━━ PAGE TEXT

Metadata-Version: 1.1
Name: textcleaner
Version: 0.4.9
Summary: textcleaner: text-data pre-processing library
Home-page: https://github.com/YugantM
Author: Yugant Hadiyal
Author-email: hadiyalyugant@gmail.com
License: MIT
Download-URL: https://github.com/YugantM/textcleaner/archive/V0.1.tar.gz
Description-Content-Type: UNKNOWN
Description: textcleaner V0.4.9
        ==================
        
        Text-Cleaner is a utility library for text-data pre-processing. Use it
        before passing the text data to a model.
        
        `website <https://yugantm.github.io/textcleaner/>`__ - for more
        
        Features!

━━━━
━━ RECORDED INFORMATION

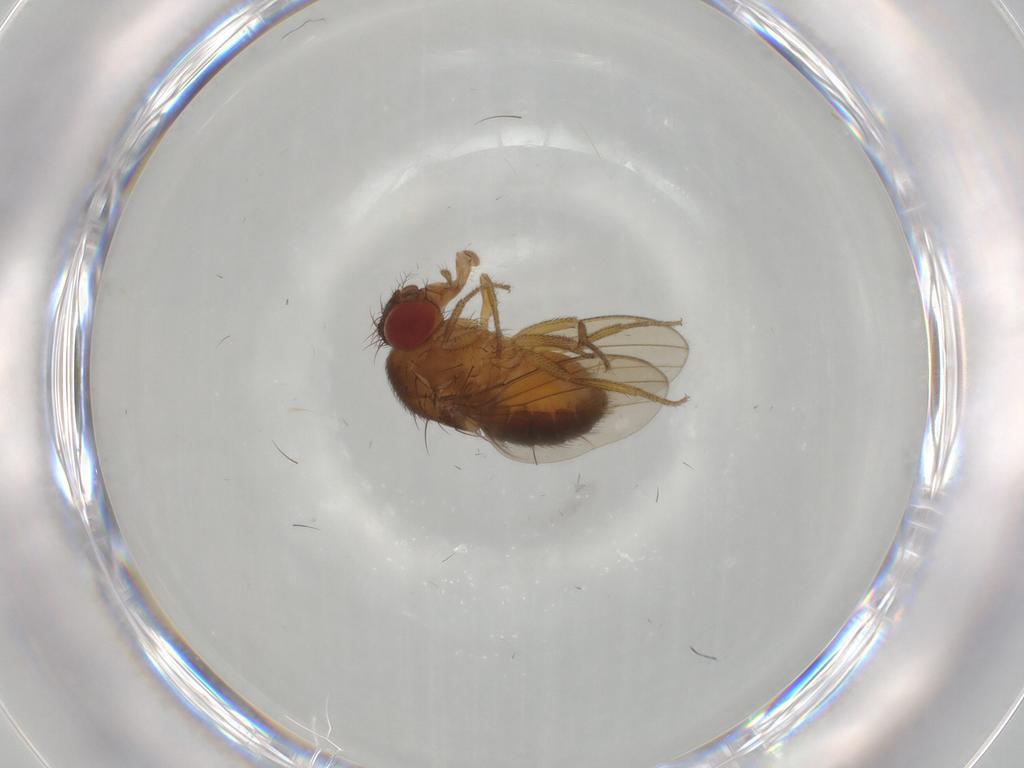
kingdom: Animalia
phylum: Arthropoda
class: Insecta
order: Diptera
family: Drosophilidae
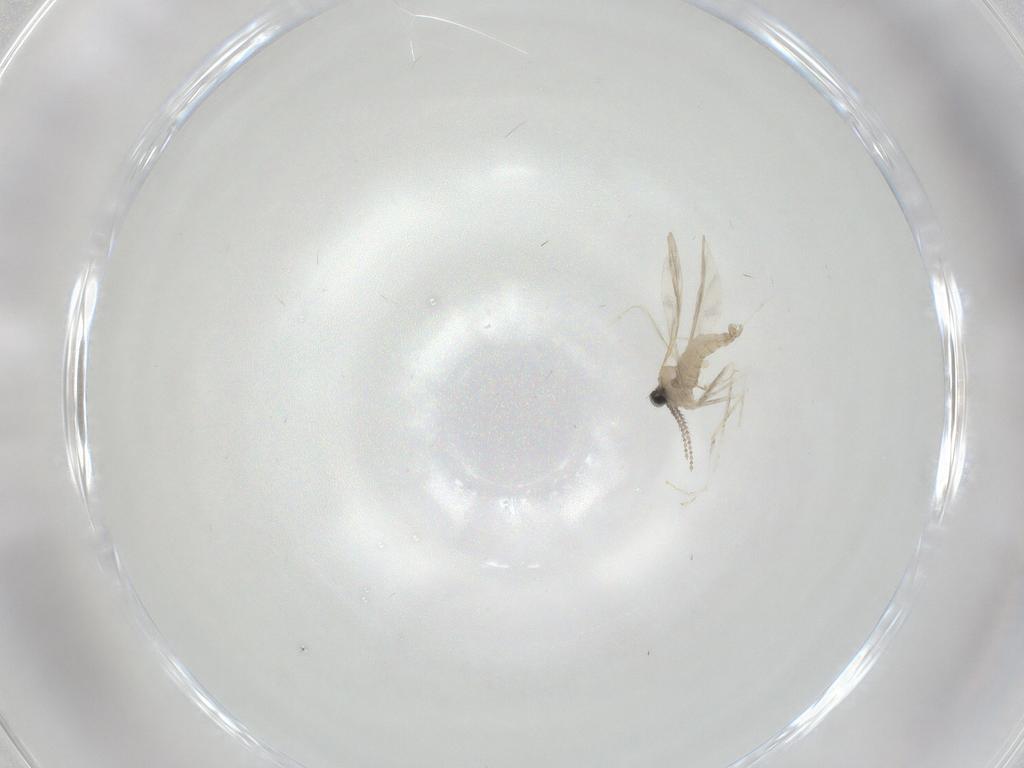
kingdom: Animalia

━━━━

TASK ITEM -
Please copy out the full textcleaner metadata, keeping every character and line unchanged. Work from the textcleaner metadata alone, not the rows.

TASK RESULT -
Metadata-Version: 1.1
Name: textcleaner
Version: 0.4.9
Summary: textcleaner: text-data pre-processing library
Home-page: https://github.com/YugantM
Author: Yugant Hadiyal
Author-email: hadiyalyugant@gmail.com
License: MIT
Download-URL: https://github.com/YugantM/textcleaner/archive/V0.1.tar.gz
Description-Content-Type: UNKNOWN
Description: textcleaner V0.4.9
        ==================
        
        Text-Cleaner is a utility library for text-data pre-processing. Use it
        before passing the text data to a model.
        
        `website <https://yugantm.github.io/textcleaner/>`__ - for more
        
        Features!